Wie prüfen Sie die Qualität komplexer Produkte? Und was tun Sie wenn Ihr Produkt ein komplexer Optimierungsalgorithmus ist?
Normalerweise testet man "bottom up", also zuerst die kleine Bausteine isoliert, dann diese zu größeren Einheiten integriert im Zusammenspiel - bis man dann das fertige Produkt testet.
Wie gehen sie aber vor, wenn man zwar die Korrektheit ermittelter Lösungen prüfen kann, aber nicht nachweisen kann, dass die beste Lösung gefunden wurde?
Bei den heute weit verbreiten Fahrplanauskunftssystemen besteht dieses Problem systematisch, weil diese Algorithmen zu Zeiten des Intel 286 entworfen wurden. Man war damals (Ende der 80er Jahre) einfach gezwungen Heuristiken einzusetzen, welche die optimale Qualität nicht garantieren können, um mit akzeptabler Rechenzeit zu guten Ergebnissen zu kommen.
Also stellte sich nicht nur bei den Herstellern dieser Systeme, sondern auch bei deren großen Kunden immer das Problem zu prüfen, wie man zu besseren Ergebnissen kommt und welche Kosten (= Rechenzeit, Arbeitszeit) das verursacht. Dazu setzt man als übliches Mittel Regressionstests ein, wobei die alte Version gegen die neue Version getestet wird. Ein aufwändiges Unterfangen, bei dem man nur schrittweise vorankommt und das doch nie garantieren kann, dass ein optimales Ergebnis erzielt wird.
Wie geht man in anderen Bereichen solche Probleme an? Das Zauberwort lautet “Diversitäre Redundanz”.
Redundanz ist normalerweise die Installation mehrerer Komponenten in der Weise, dass eine Komponente die Aufgaben einer anderen Komponente bei deren Ausfall übernehmen kann. Die gleiche Komponent existiert dabei technisch identisch mehrfach, z.B. bei redundaten Netzteilen oder Netzwerkschnittstellen in ausfallsicheren Rechnern. Aber was passiert, wenn ein System aufgrund eines konstruktionsbedingten Fehlers ausfällt? Dann wird das Notfallsystem aus dem gleichen Grund ausfallen! Kein schöner Gedanke bei kritischen Systemen.

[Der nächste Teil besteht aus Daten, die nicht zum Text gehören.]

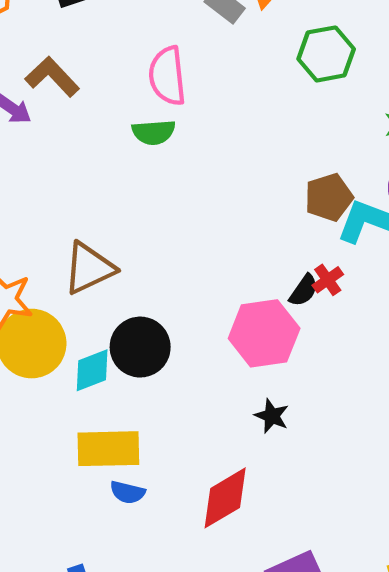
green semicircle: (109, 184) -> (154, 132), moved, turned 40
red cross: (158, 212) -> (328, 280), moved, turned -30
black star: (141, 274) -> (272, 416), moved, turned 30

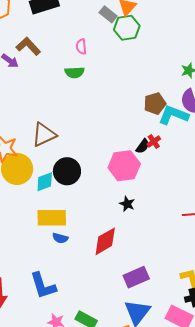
green hexagon: (326, 54) -> (127, 28), moved
pink semicircle: (167, 76) -> (81, 47), size x0.6

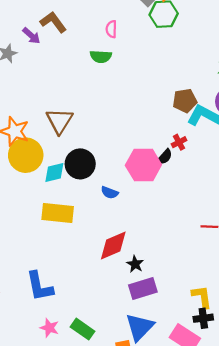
brown triangle: (44, 135) -> (59, 121), turned -40
black semicircle: (143, 146) -> (165, 157), moved
black star: (127, 204) -> (135, 264), moved
blue semicircle: (60, 238) -> (110, 193), moved

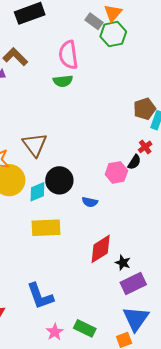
pink semicircle: (111, 29) -> (68, 55), size x1.8
pink hexagon: (143, 165) -> (116, 172), size x0.7
pink star: (49, 328) -> (55, 332), turned 30

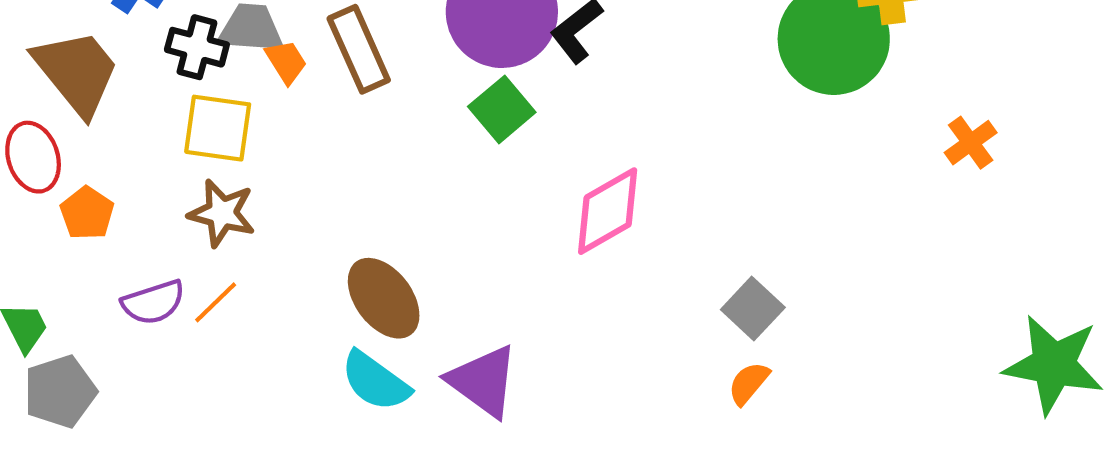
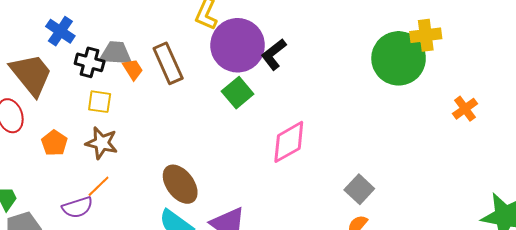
yellow square: (218, 128) -> (100, 102), size x0.7
orange pentagon: (87, 213) -> (54, 143), moved
purple semicircle: (153, 302) -> (77, 207), moved

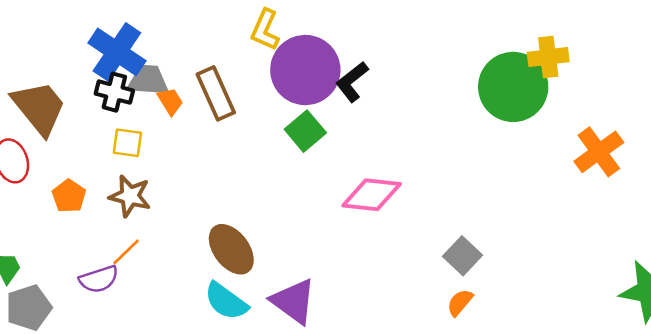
blue cross: (60, 31) -> (117, 52), moved, size x1.5
orange cross: (465, 109) -> (599, 152), size x1.5
pink diamond: (289, 142) -> (372, 195), turned 36

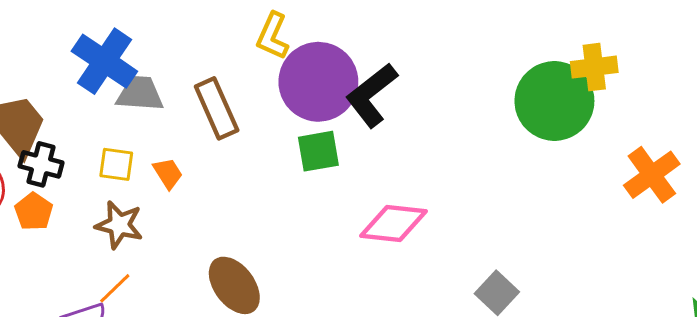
black L-shape: (352, 82) -> (371, 95), size x1.4
black cross: (114, 92) -> (41, 164), moved
orange trapezoid: (170, 101) -> (168, 173), moved
green square: (305, 131) -> (318, 151), turned 30
orange pentagon: (69, 196) -> (34, 212), moved

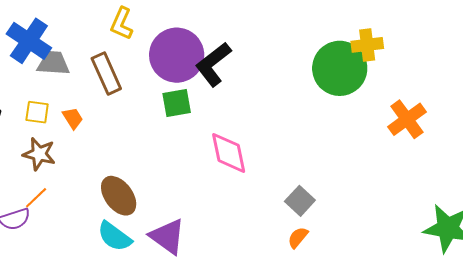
yellow L-shape: (273, 36) -> (122, 24), moved
pink diamond: (394, 223) -> (229, 153), turned 72

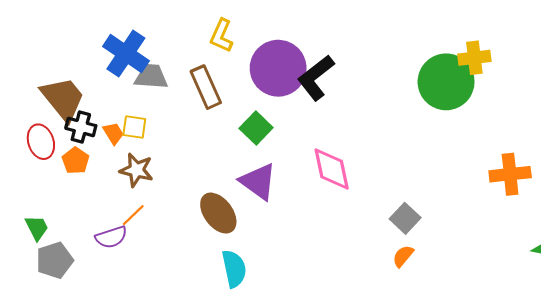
green square: (177, 103) -> (256, 128), moved, turned -36
orange trapezoid: (73, 118) -> (113, 133), moved
orange cross: (407, 119) -> (510, 174), moved, turned 30
cyan semicircle: (115, 236) -> (234, 269), moved, turned -138
purple triangle: (167, 236) -> (258, 182), moved

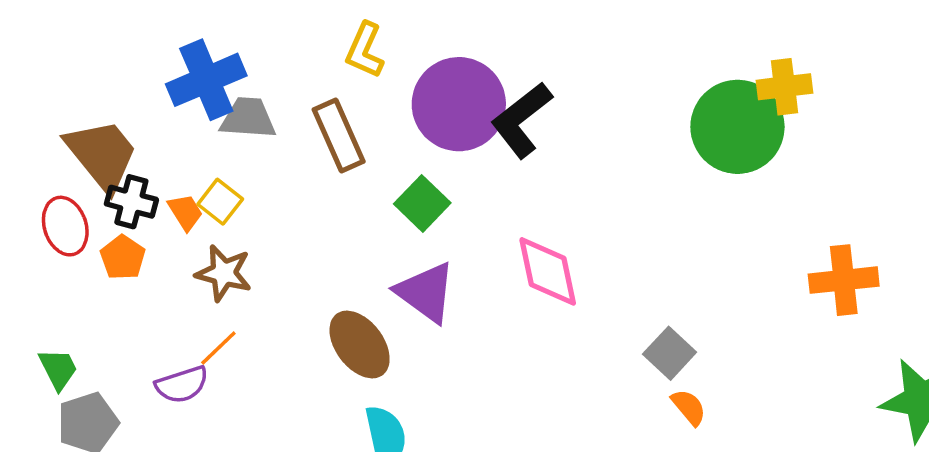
blue cross: (126, 54) -> (206, 80), turned 33
yellow square: (134, 127) -> (220, 202), turned 30
orange semicircle: (403, 256) -> (689, 407), moved, turned 100

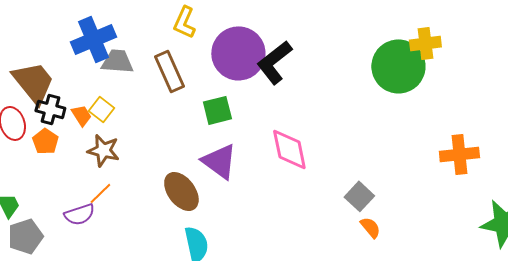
green square: (422, 203) -> (217, 110), turned 32

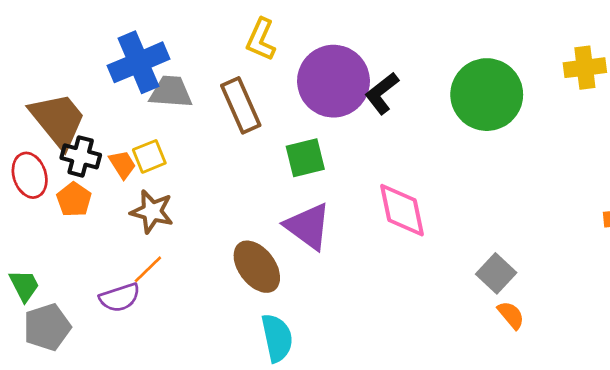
black L-shape: (274, 62) -> (382, 93), size x0.7
green circle: (398, 66) -> (487, 95), moved
yellow square: (101, 109) -> (149, 156), turned 30

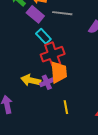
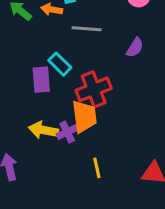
purple rectangle: (35, 14) -> (41, 80), moved, turned 48
red cross: (53, 54) -> (94, 89), moved

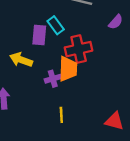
yellow arrow: (43, 130) -> (21, 60), moved
yellow line: (97, 168) -> (61, 115), moved

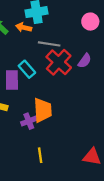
red cross: (79, 49) -> (59, 62), moved, turned -30

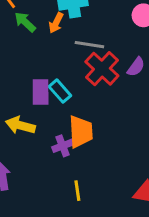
orange arrow: (24, 27) -> (56, 23), turned -77
cyan rectangle: (27, 69) -> (60, 91), moved

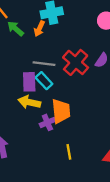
gray line: (89, 45) -> (44, 64), moved
yellow arrow: (20, 125) -> (29, 102), moved
yellow line: (77, 191) -> (69, 152), moved

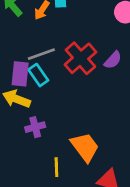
gray line: (44, 64) -> (41, 54), turned -35
orange trapezoid: (61, 111) -> (85, 147), moved, turned -40

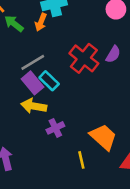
gray line: (41, 54) -> (33, 62), moved
purple rectangle: (20, 74) -> (32, 83), turned -35

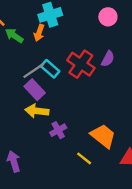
cyan rectangle: (49, 81) -> (50, 69), moved
yellow line: (81, 160) -> (84, 158), turned -35

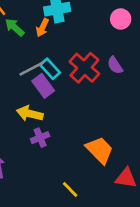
purple semicircle: (108, 59) -> (115, 65), turned 112
purple rectangle: (35, 90) -> (43, 86), moved
purple cross: (58, 130) -> (40, 138), moved
yellow line: (84, 158) -> (70, 190), moved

Daher setzt man bei solchen kritischen Systeme auf diversitäre Refundanz (Wikipedia). Das entscheidende Kriterium hier ist, dass möglichst jede Komponente doppelt und eigenständig (z.B. andere Hardware, andere Software) entwickelt wird und es damit sehr unwahrscheinlich wird, dass dabei Fehler wiederholt werden. Man baut also letztlich das System zwei Mal … mit allen Konsequenzen auch in Hinsicht auf die Kosten.
In der konkreten Situation standen 2001 umfassende Erweiterungen eines bestehenden Fahrplanauskunftssystems bei dessen größtem Kunden an. Eine Qualitätssicherung nur durch Regressionstests zwischen verschiedenen Versionen des gleichen Systems schien nicht ausreichend zu sein. Ferner war es für Weiterentwicklungen auch auf Dauer gesehen sinnvoll, das produktive System gegen ein unabhängig entwickeltes System vergleichen zu können.
Glücklicherweise hatte das Team am Lehrstuhl von Prof. Karsten Weihe (damals Bonn) Erfahrung in der Thematik, dadurch waren die Kosten für ein reines System zur Qualitätssicherung überschaubar. Der Gedanke war geboren und es entstand Mitte 2002 der erste voll funktionsfähige Vorläufer von MOTIS. Als wichtigste Voraussetzung wurde festgelegt, dass durch den algorithmischen Ansatz jederzeit die Optimalität der Auskunftsergebnisse garantiert sein muss.
Auch wenn MOTIS sich seitdem deutlich weiterentwickelt hat, seine Rolle in der Qualitätssicherung übt es weiter tagtäglich aus – und garantiert natürlich immer noch die Optimalität der Ergebnisse.